RECORD EXCERPTS below:

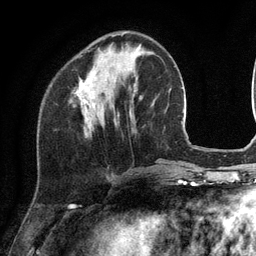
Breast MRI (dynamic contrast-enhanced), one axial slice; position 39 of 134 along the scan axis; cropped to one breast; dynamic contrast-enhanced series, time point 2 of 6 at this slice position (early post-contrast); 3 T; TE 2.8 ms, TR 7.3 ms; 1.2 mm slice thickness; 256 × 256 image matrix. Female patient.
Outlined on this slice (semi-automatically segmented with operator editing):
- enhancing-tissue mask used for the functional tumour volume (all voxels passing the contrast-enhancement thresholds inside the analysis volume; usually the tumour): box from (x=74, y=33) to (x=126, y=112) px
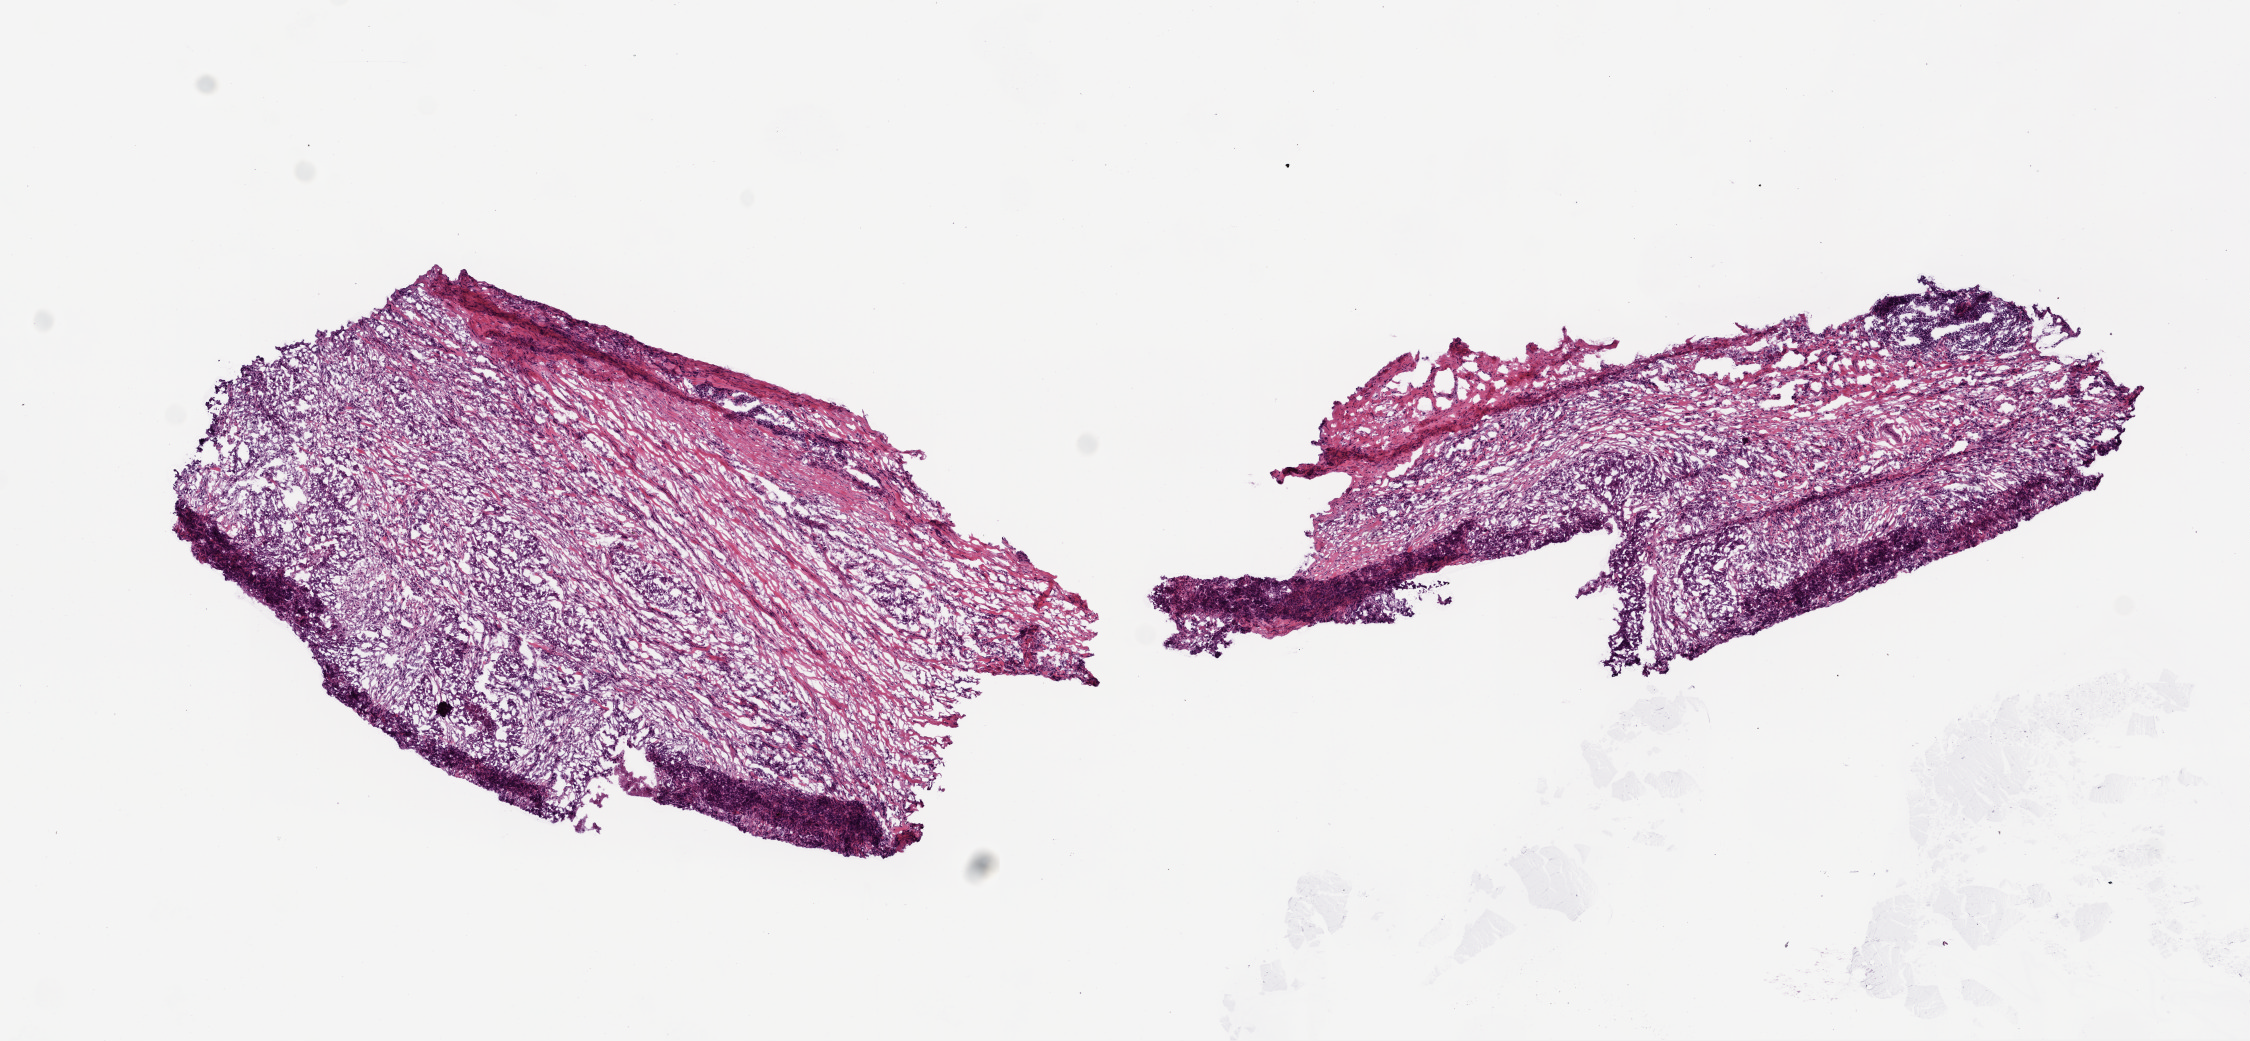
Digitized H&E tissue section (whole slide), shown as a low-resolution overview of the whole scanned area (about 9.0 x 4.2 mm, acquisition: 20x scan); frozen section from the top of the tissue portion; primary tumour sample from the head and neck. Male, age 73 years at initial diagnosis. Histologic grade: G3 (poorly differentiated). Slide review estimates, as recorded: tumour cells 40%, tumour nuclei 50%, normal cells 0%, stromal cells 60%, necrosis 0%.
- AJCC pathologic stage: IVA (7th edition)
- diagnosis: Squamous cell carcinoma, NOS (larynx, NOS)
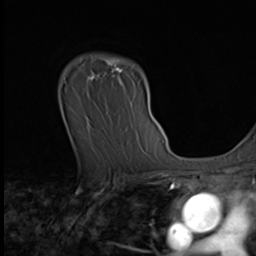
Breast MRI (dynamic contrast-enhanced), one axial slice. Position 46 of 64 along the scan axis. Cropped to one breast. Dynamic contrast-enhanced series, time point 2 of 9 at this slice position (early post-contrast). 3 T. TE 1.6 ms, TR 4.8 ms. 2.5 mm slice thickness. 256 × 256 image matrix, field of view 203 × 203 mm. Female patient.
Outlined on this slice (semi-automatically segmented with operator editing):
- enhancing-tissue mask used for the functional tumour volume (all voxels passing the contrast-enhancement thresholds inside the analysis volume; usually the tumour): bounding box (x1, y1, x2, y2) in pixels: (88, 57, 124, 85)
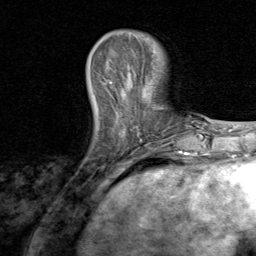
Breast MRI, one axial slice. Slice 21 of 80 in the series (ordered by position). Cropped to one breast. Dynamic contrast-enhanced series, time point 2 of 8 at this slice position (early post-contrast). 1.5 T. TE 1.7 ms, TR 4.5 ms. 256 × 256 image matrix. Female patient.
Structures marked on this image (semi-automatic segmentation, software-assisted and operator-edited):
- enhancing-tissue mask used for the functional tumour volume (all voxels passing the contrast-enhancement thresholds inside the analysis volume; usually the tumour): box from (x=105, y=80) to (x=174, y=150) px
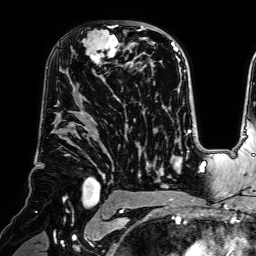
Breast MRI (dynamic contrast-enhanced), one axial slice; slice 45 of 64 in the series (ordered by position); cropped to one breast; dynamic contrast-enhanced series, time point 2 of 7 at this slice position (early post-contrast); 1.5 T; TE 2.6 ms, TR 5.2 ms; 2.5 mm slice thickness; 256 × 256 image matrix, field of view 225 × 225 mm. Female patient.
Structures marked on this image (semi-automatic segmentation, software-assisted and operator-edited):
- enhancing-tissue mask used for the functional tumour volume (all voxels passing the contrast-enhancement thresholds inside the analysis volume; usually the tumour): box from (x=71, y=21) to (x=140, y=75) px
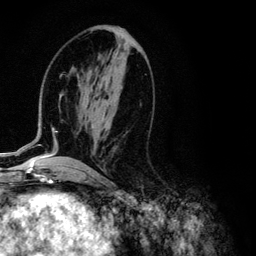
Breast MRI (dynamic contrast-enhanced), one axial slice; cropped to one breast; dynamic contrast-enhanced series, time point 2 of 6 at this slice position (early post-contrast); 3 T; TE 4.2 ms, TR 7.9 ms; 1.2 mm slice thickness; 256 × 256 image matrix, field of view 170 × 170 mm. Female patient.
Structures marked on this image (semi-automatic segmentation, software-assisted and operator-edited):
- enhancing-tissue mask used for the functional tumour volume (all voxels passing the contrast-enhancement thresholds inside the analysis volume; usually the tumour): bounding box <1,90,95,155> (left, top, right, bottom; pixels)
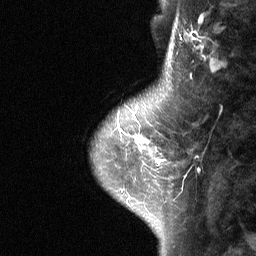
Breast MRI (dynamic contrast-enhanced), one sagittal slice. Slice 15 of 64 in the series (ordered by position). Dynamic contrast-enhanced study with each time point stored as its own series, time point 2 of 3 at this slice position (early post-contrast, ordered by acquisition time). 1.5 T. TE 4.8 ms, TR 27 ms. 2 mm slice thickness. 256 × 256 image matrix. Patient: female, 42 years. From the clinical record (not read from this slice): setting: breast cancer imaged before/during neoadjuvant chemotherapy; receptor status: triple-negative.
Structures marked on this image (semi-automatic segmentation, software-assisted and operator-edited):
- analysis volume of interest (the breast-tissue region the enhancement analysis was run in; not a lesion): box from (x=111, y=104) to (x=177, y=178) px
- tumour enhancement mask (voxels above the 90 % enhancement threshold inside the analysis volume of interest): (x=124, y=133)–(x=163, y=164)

End of RECORD EXCERPTS.

*TASK TO CARRY OUT*. Your reply should be the entries above, repeated exactly and free of pictures.

*RESULT BELOW*.
Breast MRI (dynamic contrast-enhanced), one axial slice; position 39 of 134 along the scan axis; cropped to one breast; dynamic contrast-enhanced series, time point 2 of 6 at this slice position (early post-contrast); 3 T; TE 2.8 ms, TR 7.3 ms; 1.2 mm slice thickness; 256 × 256 image matrix. Female patient.
Outlined on this slice (semi-automatically segmented with operator editing):
- enhancing-tissue mask used for the functional tumour volume (all voxels passing the contrast-enhancement thresholds inside the analysis volume; usually the tumour): box from (x=74, y=33) to (x=126, y=112) px
Digitized H&E tissue section (whole slide), shown as a low-resolution overview of the whole scanned area (about 9.0 x 4.2 mm, acquisition: 20x scan); frozen section from the top of the tissue portion; primary tumour sample from the head and neck. Male, age 73 years at initial diagnosis. Histologic grade: G3 (poorly differentiated). Slide review estimates, as recorded: tumour cells 40%, tumour nuclei 50%, normal cells 0%, stromal cells 60%, necrosis 0%.
- AJCC pathologic stage: IVA (7th edition)
- diagnosis: Squamous cell carcinoma, NOS (larynx, NOS)
Breast MRI (dynamic contrast-enhanced), one axial slice. Position 46 of 64 along the scan axis. Cropped to one breast. Dynamic contrast-enhanced series, time point 2 of 9 at this slice position (early post-contrast). 3 T. TE 1.6 ms, TR 4.8 ms. 2.5 mm slice thickness. 256 × 256 image matrix, field of view 203 × 203 mm. Female patient.
Outlined on this slice (semi-automatically segmented with operator editing):
- enhancing-tissue mask used for the functional tumour volume (all voxels passing the contrast-enhancement thresholds inside the analysis volume; usually the tumour): bounding box (x1, y1, x2, y2) in pixels: (88, 57, 124, 85)
Breast MRI, one axial slice. Slice 21 of 80 in the series (ordered by position). Cropped to one breast. Dynamic contrast-enhanced series, time point 2 of 8 at this slice position (early post-contrast). 1.5 T. TE 1.7 ms, TR 4.5 ms. 256 × 256 image matrix. Female patient.
Structures marked on this image (semi-automatic segmentation, software-assisted and operator-edited):
- enhancing-tissue mask used for the functional tumour volume (all voxels passing the contrast-enhancement thresholds inside the analysis volume; usually the tumour): box from (x=105, y=80) to (x=174, y=150) px
Breast MRI (dynamic contrast-enhanced), one axial slice; slice 45 of 64 in the series (ordered by position); cropped to one breast; dynamic contrast-enhanced series, time point 2 of 7 at this slice position (early post-contrast); 1.5 T; TE 2.6 ms, TR 5.2 ms; 2.5 mm slice thickness; 256 × 256 image matrix, field of view 225 × 225 mm. Female patient.
Structures marked on this image (semi-automatic segmentation, software-assisted and operator-edited):
- enhancing-tissue mask used for the functional tumour volume (all voxels passing the contrast-enhancement thresholds inside the analysis volume; usually the tumour): box from (x=71, y=21) to (x=140, y=75) px
Breast MRI (dynamic contrast-enhanced), one axial slice; cropped to one breast; dynamic contrast-enhanced series, time point 2 of 6 at this slice position (early post-contrast); 3 T; TE 4.2 ms, TR 7.9 ms; 1.2 mm slice thickness; 256 × 256 image matrix, field of view 170 × 170 mm. Female patient.
Structures marked on this image (semi-automatic segmentation, software-assisted and operator-edited):
- enhancing-tissue mask used for the functional tumour volume (all voxels passing the contrast-enhancement thresholds inside the analysis volume; usually the tumour): bounding box <1,90,95,155> (left, top, right, bottom; pixels)
Breast MRI (dynamic contrast-enhanced), one sagittal slice. Slice 15 of 64 in the series (ordered by position). Dynamic contrast-enhanced study with each time point stored as its own series, time point 2 of 3 at this slice position (early post-contrast, ordered by acquisition time). 1.5 T. TE 4.8 ms, TR 27 ms. 2 mm slice thickness. 256 × 256 image matrix. Patient: female, 42 years. From the clinical record (not read from this slice): setting: breast cancer imaged before/during neoadjuvant chemotherapy; receptor status: triple-negative.
Structures marked on this image (semi-automatic segmentation, software-assisted and operator-edited):
- analysis volume of interest (the breast-tissue region the enhancement analysis was run in; not a lesion): box from (x=111, y=104) to (x=177, y=178) px
- tumour enhancement mask (voxels above the 90 % enhancement threshold inside the analysis volume of interest): (x=124, y=133)–(x=163, y=164)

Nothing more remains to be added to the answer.